Arica, la « porte du nord », à la frontière avec le Pérou, ne connaît pas la grisaille. Ici, pas besoin du bulletin météo : c’est soleil permanent ! Il ne pleut que 2 à 3 fois… tous les 100 ans ! Ce n’est pas pour rien si elle a été surnommée « ville de l’éternel printemps ». Régal de sable chaud et d’eaux tièdes, Arica invite au farniente sur la plage et aux joies des sports aquatiques. Elle fait le bonheur des amateurs de surf et de bodyboard. Surplombant la ville, le proéminent Morro de Arica, véritable monument national projetant son ombre imposante sur les palmiers, est un merveilleux terrain de jeu pour les randonneurs… ou pour un vol en parapente.

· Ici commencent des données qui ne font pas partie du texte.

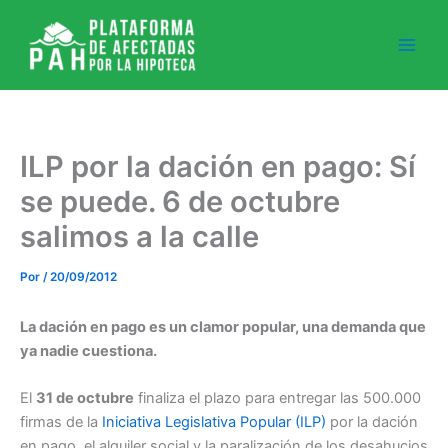
Ir
al
contenido
ILP por la dación en pago: Sí
se puede. 6 de octubre
salimos a la calle
Por
/
20/09/2012
La dación en pago es un clamor popular, una demanda que
ya nadie cuestiona.
El
31 de octubre
finaliza el plazo para entregar las 500.000
firmas de la
Iniciativa Legislativa Popular (ILP)
por la dación
en pago, el alquiler social y la paralización de los desahucios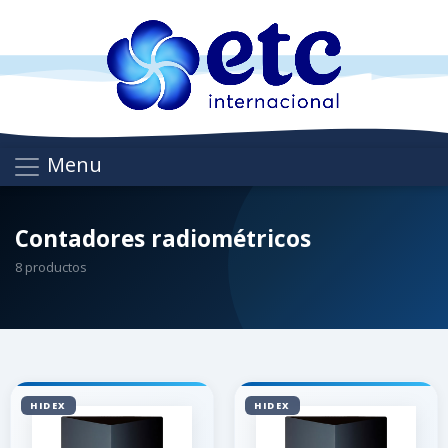
Menu
Contadores radiométricos
8 productos
HIDEX
HIDEX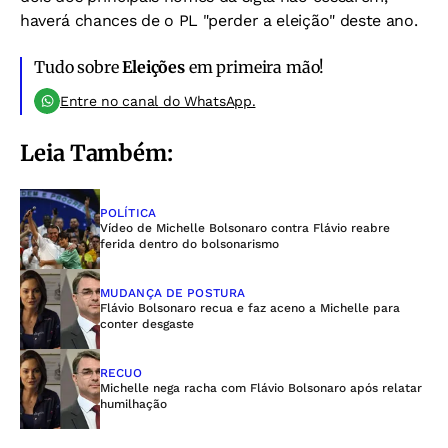
haverá chances de o PL "perder a eleição" deste ano.
Tudo sobre
Eleições
em primeira mão!
Entre no canal do WhatsApp.
Leia Também:
POLÍTICA
Vídeo de Michelle Bolsonaro contra Flávio reabre
ferida dentro do bolsonarismo
MUDANÇA DE POSTURA
Flávio Bolsonaro recua e faz aceno a Michelle para
conter desgaste
RECUO
Michelle nega racha com Flávio Bolsonaro após relatar
humilhação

À 145 km de la douce Arica, le petit village aymara de Putre se blottit au pied du sommet Taapaca. Grilles en fer forgé, encadrements de portes et de fenêtres en pierres de taille, le centre historique conserve tout son charme colonial. Tant que vous êtes de passage, faites donc l’ascension du Cerro Milagro, à une poignée de kilomètres, et admirez le drapé minéral qui s’étend à vos pieds. Mais Putre est avant tout une étape idéale pour s’habituer à l’altitude avant d’aller explorer le parc national Lauca.

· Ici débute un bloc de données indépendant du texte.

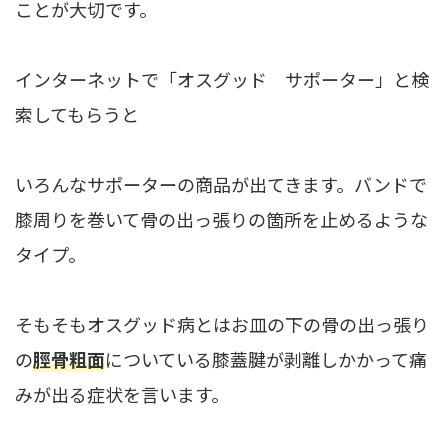
ことが大切です。
インターネットで「オスグッド サポーター」と検
索してもらうと
いろんなサポーターの商品が出てきます。バンドで
膝周りを巻いて骨の出っ張りの箇所を止めるような
タイプ。
そもそもオスグッド病とはお皿の下の骨の出っ張り
の
脛骨粗面
についている膝蓋腱が剥離しかかって痛
みが出る症状を言います。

Si ce dernier coupe le souffle des voyageurs, ce n’est pas uniquement à cause du manque d’oxygène. Avec ses volcans saupoudrés de neige et ses paysages d’altiplano parsemés de lamas et d’alpagas, la visite s’annonce splendide ! Pour le parfait point Kodak, direction le scintillant lac Chungara, le plus haut de monde. Le volcan Parinacota et son jumeau, Pomerape, de l’autre côté de la frontière, se dessinent en arrière-plan.